START Input data

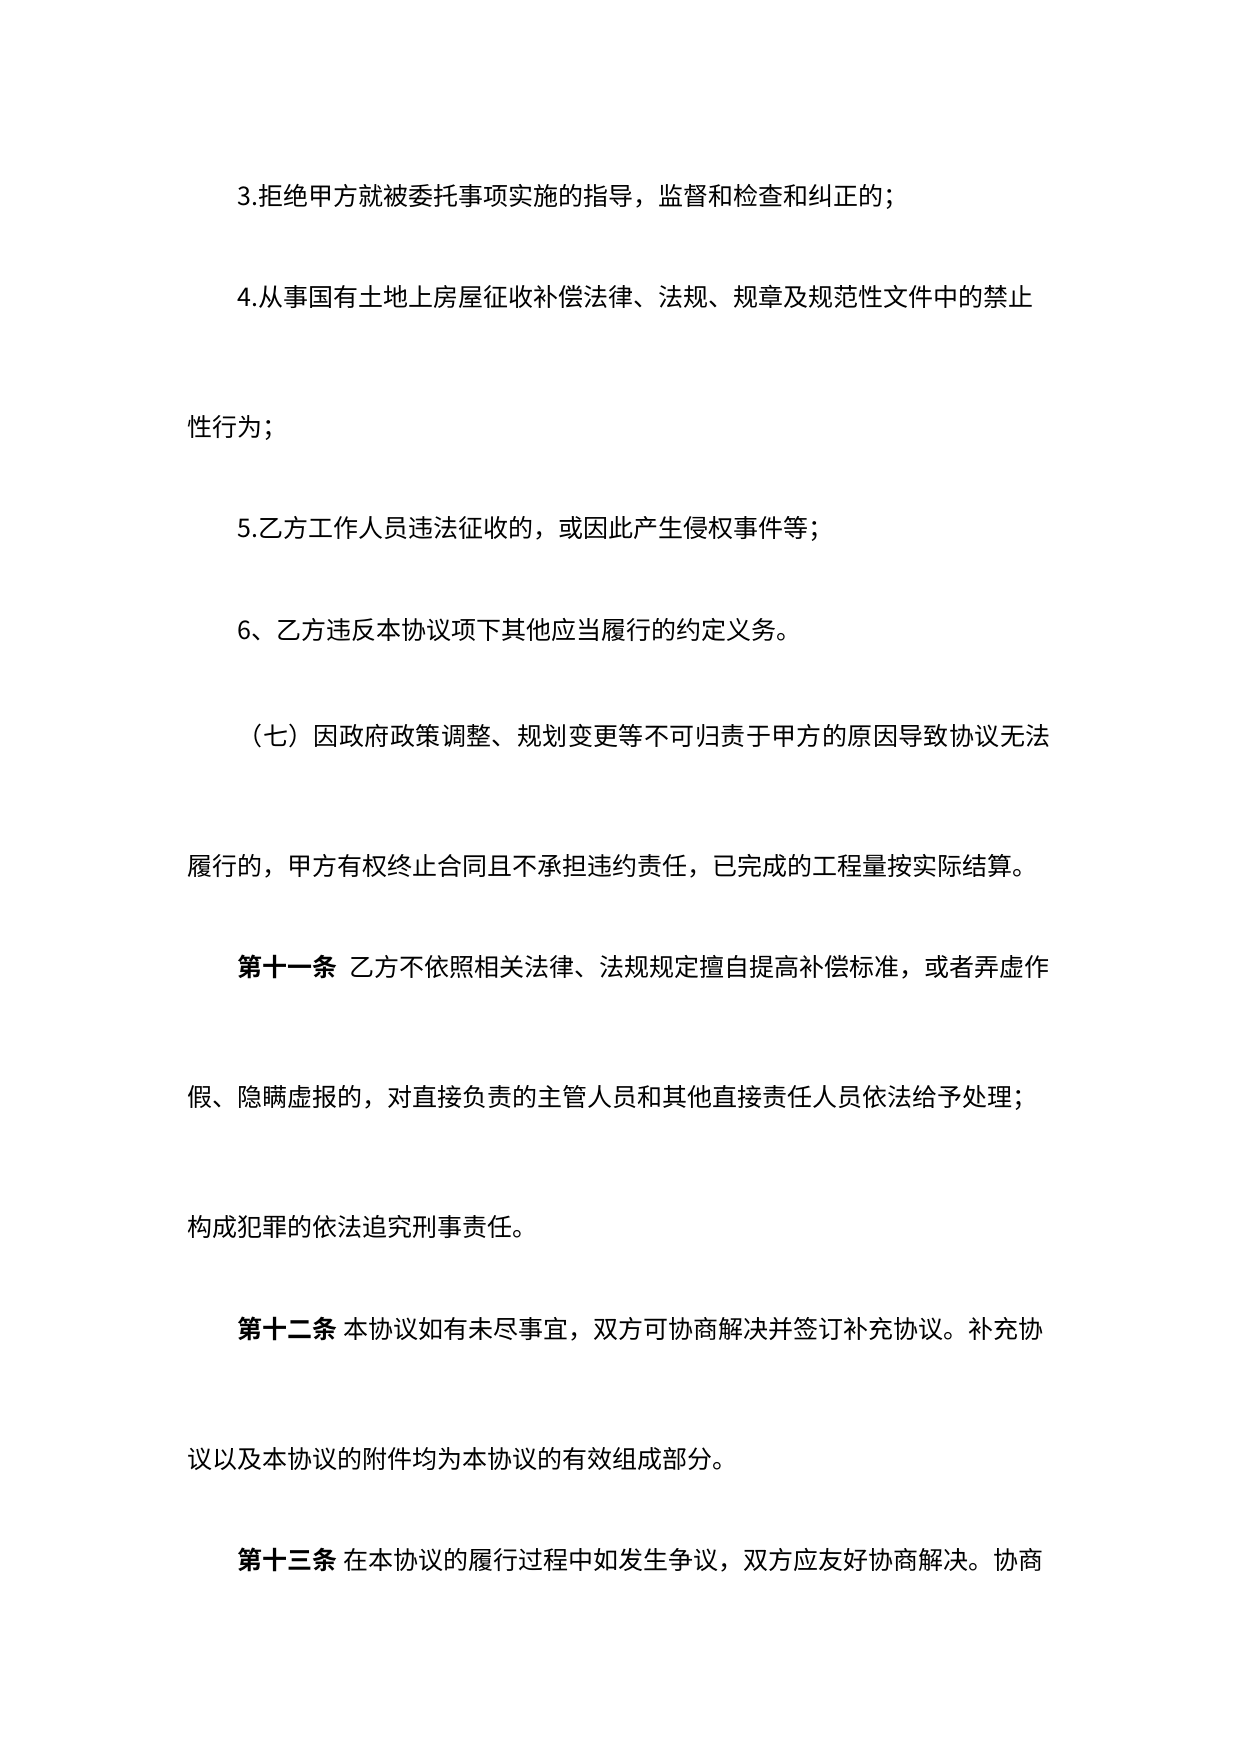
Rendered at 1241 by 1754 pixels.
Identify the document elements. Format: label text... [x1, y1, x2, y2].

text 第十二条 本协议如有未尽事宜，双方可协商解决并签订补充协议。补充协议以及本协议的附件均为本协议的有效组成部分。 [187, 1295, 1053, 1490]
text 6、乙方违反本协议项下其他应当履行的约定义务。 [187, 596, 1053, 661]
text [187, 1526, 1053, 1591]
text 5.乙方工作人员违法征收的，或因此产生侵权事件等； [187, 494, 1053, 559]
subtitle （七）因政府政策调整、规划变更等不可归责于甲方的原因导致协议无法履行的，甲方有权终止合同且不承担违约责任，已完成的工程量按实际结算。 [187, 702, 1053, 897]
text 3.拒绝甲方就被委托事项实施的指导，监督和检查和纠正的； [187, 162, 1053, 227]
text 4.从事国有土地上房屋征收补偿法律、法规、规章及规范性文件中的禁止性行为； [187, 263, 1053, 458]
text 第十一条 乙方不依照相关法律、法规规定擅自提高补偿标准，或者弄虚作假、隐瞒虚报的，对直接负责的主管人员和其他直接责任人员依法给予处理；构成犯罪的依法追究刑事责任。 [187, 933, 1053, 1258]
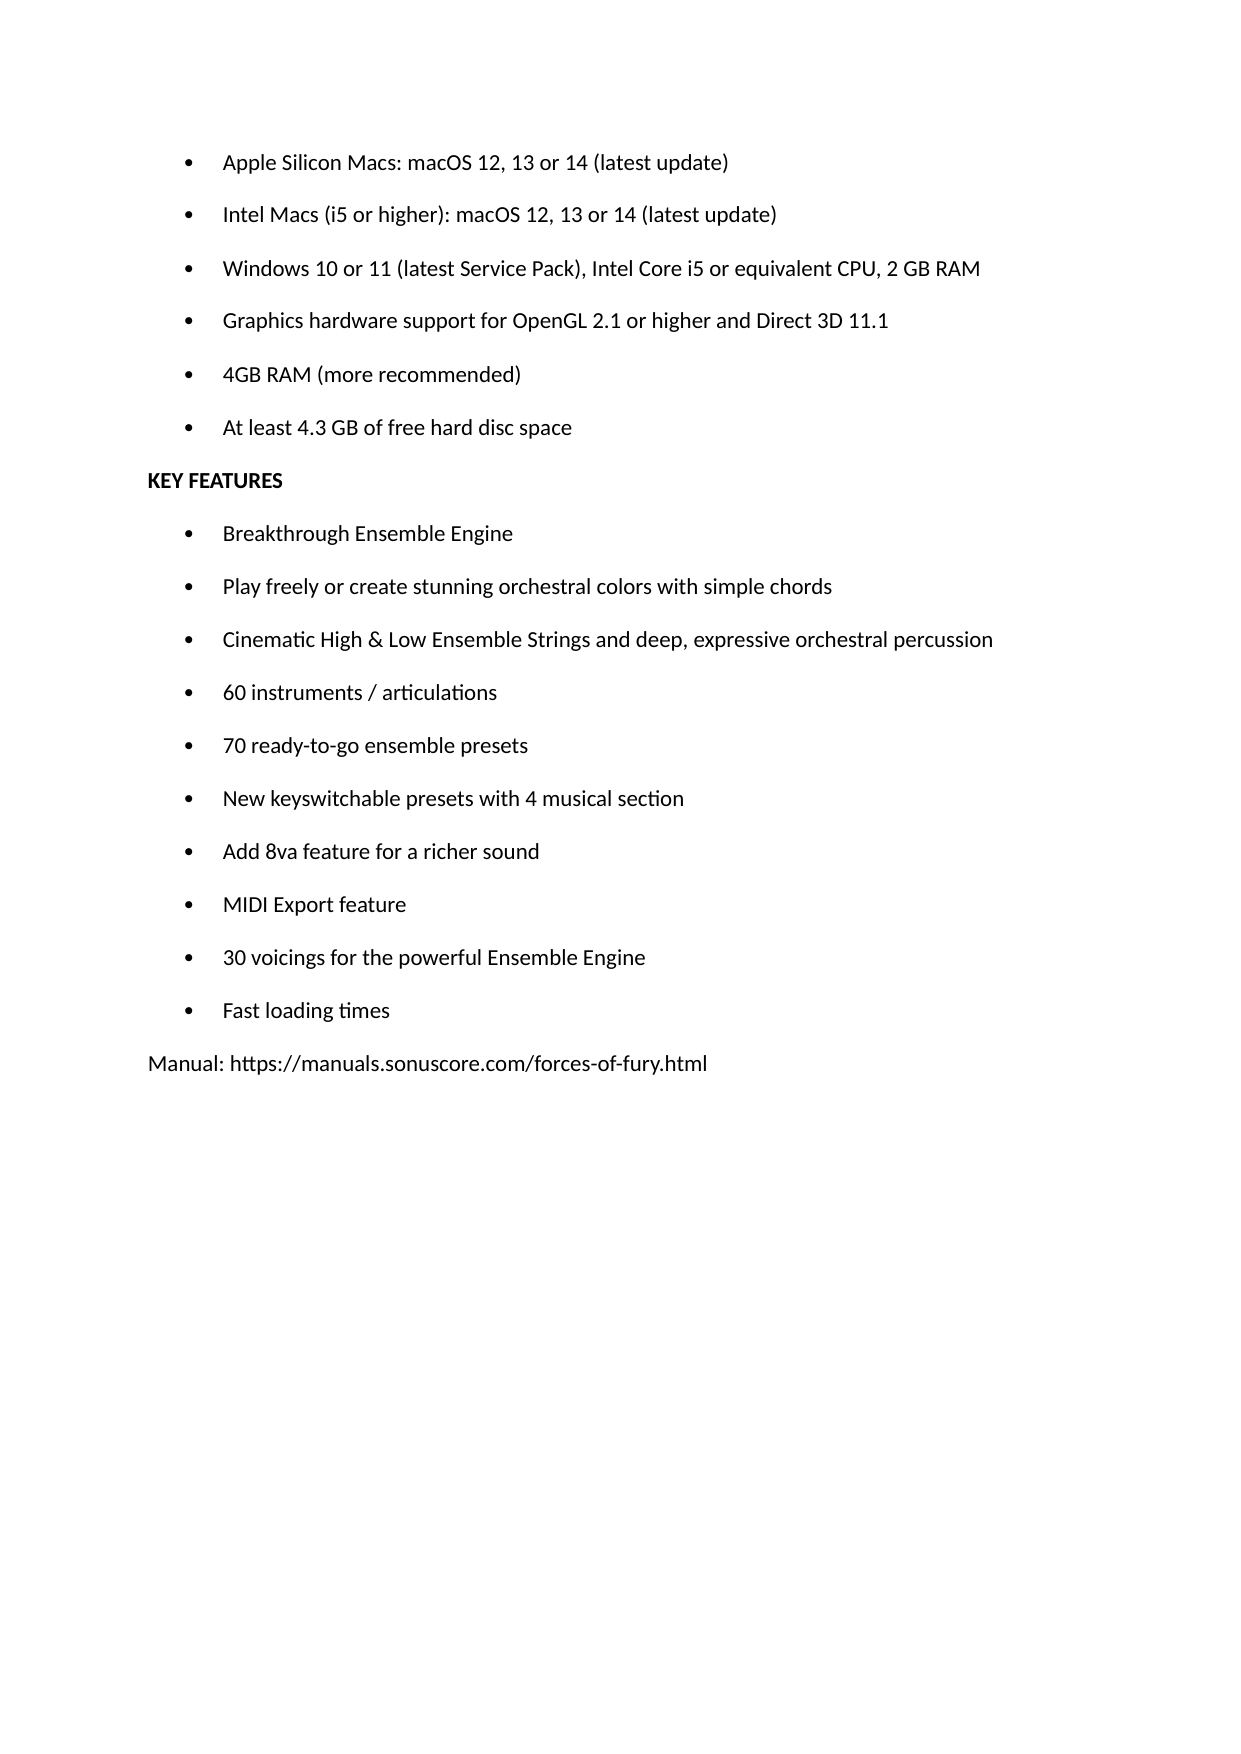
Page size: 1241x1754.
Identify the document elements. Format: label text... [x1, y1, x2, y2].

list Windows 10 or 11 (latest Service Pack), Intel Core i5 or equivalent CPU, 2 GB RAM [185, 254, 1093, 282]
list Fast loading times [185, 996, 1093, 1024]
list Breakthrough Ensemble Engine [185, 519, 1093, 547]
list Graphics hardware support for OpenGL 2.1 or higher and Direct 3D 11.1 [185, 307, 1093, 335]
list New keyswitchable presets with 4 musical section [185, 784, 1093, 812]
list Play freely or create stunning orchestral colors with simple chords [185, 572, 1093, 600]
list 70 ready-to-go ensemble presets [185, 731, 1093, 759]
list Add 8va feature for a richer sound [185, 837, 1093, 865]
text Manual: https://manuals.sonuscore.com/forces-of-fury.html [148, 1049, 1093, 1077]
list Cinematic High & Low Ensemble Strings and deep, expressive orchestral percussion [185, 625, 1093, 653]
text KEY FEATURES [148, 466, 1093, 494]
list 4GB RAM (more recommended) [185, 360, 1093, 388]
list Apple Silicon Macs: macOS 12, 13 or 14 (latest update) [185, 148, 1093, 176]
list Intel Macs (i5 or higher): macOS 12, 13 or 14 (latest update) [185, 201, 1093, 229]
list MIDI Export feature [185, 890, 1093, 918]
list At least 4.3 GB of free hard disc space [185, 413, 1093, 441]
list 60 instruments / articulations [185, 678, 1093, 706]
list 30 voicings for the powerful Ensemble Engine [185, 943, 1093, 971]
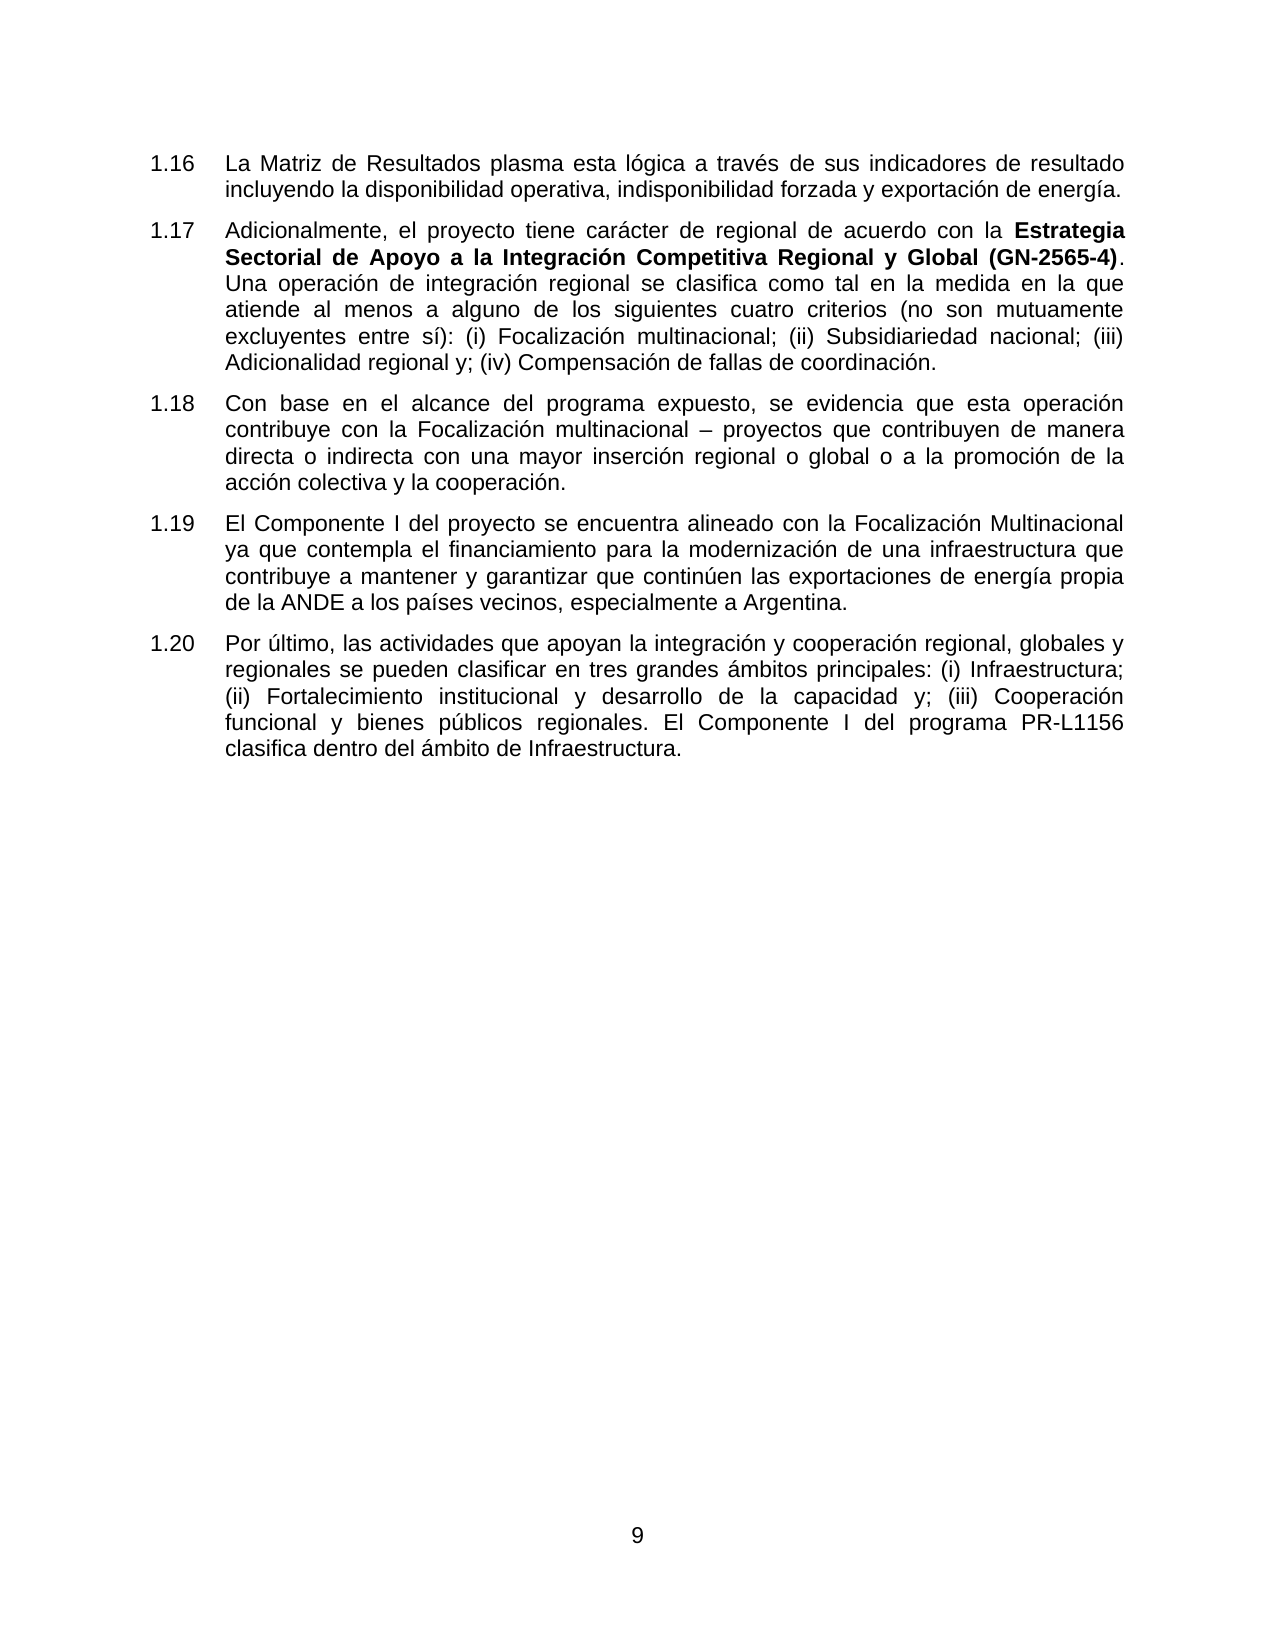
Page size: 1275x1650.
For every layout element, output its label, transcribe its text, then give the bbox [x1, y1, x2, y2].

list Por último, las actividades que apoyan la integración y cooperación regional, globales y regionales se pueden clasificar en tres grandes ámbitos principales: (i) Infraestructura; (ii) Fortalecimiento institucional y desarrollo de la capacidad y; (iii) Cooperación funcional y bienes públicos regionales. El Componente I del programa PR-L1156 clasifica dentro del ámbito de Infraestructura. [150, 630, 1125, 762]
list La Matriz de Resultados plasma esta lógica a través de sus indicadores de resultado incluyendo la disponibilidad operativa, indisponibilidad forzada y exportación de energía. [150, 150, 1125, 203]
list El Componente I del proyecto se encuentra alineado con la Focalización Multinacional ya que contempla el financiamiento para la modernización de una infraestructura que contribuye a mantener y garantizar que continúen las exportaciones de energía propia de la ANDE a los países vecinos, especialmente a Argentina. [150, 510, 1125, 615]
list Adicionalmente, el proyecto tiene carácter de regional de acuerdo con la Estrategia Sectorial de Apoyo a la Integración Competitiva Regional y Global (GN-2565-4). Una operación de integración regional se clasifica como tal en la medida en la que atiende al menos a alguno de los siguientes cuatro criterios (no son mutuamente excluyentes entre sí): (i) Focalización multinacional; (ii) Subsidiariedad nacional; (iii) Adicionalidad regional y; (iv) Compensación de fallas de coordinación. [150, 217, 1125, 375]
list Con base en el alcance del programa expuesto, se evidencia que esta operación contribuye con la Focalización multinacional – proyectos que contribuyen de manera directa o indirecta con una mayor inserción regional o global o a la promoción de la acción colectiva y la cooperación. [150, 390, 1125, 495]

END Input data

| Task to complete |
Gather every line from the entries above where the word "with" appears, and copy them.

| Expected output |
list New keyswitchable presets with 4 musical section [185, 784, 1093, 812]
list Play freely or create stunning orchestral colors with simple chords [185, 572, 1093, 600]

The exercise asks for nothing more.